Ash Cinema Read online
Page 11
'You know how people say you're only as old as you feel?' The hair of his chest was grey and curly, thick. His torso covered in a pelt of down, I slept clinging to him, my head on his stomach. He liked that. 'If you're only as old as you feel than I'm the adult here.'
A conversation we had often. It made him laugh, his belly bubbling, his shoulders bouncing, and his head thrown back. No sound, a silent laugher, his eyes closed, the wrinkles carved deep into his face, crevices from his eyes past his cheeks falling in line with the canyons caused by his smile. My whole foot fit in his mouth. He liked that, too.
***
That's not where this started, though. I was on my own when we met and had been for maybe too long. I won't bore you with what came before. I left home when I was fifteen.

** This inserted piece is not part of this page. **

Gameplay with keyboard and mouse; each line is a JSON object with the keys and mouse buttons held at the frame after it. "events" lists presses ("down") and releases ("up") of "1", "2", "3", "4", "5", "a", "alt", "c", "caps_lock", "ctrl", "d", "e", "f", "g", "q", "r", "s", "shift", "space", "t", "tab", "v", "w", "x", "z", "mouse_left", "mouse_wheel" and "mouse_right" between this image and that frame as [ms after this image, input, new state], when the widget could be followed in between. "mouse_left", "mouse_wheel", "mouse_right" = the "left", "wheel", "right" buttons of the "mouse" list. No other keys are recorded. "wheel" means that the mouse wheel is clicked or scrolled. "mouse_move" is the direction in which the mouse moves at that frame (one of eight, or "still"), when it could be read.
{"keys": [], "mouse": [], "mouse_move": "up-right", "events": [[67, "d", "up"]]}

Maybe everyone died, my whole family, a big fire. It was Christmas Eve, the tree, a real one, was covered with all kinds of ornaments: tinsel, gingerbread men, three kings, sleighs, bells, misteltoes, Santas and Mrs Clauses, a few elves, all colors of lights, the big ones, bulbs that fit in your palm, not those tiny pointy ones that never really made any light. I counted the presents underneath, seven for me, seven for my sister. We wanted a dog, pleaded for one for months, but it didn't look like we were getting one that year. Even still, it was Christmas. We were so excited and there was no way we could sleep. Mom and dad told us around midnight that we needed to get to bed. We shared a room so we lied there in the dark whispering to one another. She was eleven so Christmas was still a big deal to her, not that I had outgrown it, because I never really have, but, being older, it seemed the part I was to play, not caring as much, but, when it was just us two in the dark, I let loose. She loved that about me, my sister. She wanted to know everything about life, about sex and boys, and that's where we shared it all, whispering our lives back and forth across the black space in our room. I think I usually fell asleep first but sometimes it was her, still mumbling questions in her sleep. That was a game, too, getting the other to talk to you through their dreams. It worked sometimes, that is, if we believed the other. Dreamtalk's like nothing else, the things people say, a mix of reality, imaginary, an answer to your question, and words that mean so little they have to be important. I didn't sleep that night and I guess most people in the neighborhood didn't either, but that was my fault. Maybe it was an electrical fire or those lights on the tree just burnt it right up but the tree was definitely the start of it. Makes me glad we didn't have a dog under there because my conscience couldn't handle a puppy on top of everything else.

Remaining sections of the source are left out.